>>>>>

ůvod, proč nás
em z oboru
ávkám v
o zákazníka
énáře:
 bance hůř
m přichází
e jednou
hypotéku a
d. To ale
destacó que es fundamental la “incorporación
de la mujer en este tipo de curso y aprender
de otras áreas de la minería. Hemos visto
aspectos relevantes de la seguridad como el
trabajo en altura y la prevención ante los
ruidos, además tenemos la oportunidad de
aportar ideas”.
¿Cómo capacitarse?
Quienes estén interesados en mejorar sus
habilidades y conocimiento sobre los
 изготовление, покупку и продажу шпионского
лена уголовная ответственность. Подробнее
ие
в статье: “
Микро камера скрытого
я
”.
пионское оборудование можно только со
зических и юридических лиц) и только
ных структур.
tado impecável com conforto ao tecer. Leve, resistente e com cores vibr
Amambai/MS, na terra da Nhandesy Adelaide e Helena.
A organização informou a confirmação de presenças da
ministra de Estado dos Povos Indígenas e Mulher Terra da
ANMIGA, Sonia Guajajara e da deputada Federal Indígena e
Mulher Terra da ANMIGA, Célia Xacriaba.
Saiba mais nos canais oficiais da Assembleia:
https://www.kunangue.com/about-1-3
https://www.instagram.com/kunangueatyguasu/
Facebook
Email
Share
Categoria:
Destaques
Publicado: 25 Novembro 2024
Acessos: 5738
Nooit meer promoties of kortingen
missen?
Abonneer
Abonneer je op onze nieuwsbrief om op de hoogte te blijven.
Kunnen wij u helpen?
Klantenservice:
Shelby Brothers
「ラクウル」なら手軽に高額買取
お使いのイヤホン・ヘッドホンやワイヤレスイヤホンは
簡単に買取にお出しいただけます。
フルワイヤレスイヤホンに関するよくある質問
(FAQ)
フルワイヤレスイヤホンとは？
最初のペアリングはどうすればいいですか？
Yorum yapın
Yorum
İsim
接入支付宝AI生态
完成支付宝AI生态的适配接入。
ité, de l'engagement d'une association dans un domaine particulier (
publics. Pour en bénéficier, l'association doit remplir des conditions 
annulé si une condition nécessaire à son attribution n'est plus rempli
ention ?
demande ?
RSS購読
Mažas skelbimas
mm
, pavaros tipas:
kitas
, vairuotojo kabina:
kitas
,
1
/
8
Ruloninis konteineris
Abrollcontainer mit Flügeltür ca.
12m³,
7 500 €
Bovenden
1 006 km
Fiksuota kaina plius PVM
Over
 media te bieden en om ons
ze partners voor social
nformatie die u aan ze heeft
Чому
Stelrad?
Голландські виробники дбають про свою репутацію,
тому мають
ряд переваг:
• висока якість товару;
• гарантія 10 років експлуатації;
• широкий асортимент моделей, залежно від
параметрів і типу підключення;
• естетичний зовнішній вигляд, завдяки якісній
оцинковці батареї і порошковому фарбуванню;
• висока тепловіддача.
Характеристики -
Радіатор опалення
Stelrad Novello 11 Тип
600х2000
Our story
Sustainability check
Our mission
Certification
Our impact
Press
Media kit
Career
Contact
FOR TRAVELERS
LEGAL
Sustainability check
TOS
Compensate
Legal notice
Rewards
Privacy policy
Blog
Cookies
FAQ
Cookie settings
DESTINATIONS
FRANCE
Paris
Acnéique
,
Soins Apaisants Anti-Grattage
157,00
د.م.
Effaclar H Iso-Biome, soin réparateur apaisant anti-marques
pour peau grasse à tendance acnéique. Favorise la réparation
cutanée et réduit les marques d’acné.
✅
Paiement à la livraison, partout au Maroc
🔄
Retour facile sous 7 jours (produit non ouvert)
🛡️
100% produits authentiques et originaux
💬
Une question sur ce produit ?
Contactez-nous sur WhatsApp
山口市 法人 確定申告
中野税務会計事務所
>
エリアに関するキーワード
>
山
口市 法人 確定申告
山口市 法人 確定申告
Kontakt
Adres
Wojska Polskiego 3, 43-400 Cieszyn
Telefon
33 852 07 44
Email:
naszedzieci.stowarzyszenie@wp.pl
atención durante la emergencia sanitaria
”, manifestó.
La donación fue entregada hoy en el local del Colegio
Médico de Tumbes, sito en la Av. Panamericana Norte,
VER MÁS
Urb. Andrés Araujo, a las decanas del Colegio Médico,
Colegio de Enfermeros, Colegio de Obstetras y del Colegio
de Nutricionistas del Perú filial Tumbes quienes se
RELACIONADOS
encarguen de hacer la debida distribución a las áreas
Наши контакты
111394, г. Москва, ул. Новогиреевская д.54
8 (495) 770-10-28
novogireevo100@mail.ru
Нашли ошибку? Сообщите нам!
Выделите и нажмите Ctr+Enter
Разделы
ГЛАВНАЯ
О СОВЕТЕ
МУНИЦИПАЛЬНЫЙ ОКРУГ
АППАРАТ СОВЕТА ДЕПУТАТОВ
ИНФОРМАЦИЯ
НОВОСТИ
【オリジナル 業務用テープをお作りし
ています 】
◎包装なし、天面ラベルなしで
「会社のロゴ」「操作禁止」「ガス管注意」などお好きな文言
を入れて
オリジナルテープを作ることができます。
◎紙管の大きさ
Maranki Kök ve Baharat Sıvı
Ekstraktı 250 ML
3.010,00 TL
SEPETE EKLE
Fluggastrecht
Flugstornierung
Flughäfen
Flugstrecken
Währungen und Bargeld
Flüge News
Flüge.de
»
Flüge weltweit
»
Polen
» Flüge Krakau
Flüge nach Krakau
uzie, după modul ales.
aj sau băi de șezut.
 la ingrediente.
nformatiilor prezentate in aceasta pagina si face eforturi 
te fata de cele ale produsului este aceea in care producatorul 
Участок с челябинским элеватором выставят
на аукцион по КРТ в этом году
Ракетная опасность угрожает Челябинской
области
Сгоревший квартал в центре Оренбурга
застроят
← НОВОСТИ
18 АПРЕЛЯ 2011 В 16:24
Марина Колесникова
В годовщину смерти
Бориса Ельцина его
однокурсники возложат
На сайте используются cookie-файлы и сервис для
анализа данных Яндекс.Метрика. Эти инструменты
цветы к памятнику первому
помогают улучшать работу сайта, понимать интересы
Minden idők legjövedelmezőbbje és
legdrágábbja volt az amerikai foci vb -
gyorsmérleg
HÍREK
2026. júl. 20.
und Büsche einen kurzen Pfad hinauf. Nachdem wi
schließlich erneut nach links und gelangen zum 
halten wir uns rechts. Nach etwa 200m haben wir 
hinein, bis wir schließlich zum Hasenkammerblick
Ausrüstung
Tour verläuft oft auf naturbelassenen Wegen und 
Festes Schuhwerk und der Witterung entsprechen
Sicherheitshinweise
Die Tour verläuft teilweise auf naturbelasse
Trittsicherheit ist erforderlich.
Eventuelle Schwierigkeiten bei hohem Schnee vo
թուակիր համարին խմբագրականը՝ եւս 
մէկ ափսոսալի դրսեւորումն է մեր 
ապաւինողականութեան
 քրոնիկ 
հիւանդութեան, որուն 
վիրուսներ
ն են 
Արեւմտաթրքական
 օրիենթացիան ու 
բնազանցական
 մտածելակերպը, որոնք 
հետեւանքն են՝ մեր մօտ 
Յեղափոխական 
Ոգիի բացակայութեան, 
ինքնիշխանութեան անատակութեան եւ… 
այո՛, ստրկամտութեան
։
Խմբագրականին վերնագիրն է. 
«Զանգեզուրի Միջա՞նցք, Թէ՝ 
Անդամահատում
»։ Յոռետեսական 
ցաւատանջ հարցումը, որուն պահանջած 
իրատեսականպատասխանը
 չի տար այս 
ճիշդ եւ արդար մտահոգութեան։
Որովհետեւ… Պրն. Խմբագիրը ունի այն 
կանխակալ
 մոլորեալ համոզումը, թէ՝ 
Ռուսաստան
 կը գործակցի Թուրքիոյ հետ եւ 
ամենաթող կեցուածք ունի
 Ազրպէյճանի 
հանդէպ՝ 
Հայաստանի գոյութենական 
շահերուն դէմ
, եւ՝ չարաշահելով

<<<<<

What you have to do —
Return, without any change, every line from the first one shown through the line containing "aspectos relevantes de la seguridad como el", including both of those lines.

Reply to the exercise —
ůvod, proč nás
em z oboru
ávkám v
o zákazníka
énáře:
 bance hůř
m přichází
e jednou
hypotéku a
d. To ale
destacó que es fundamental la “incorporación
de la mujer en este tipo de curso y aprender
de otras áreas de la minería. Hemos visto
aspectos relevantes de la seguridad como el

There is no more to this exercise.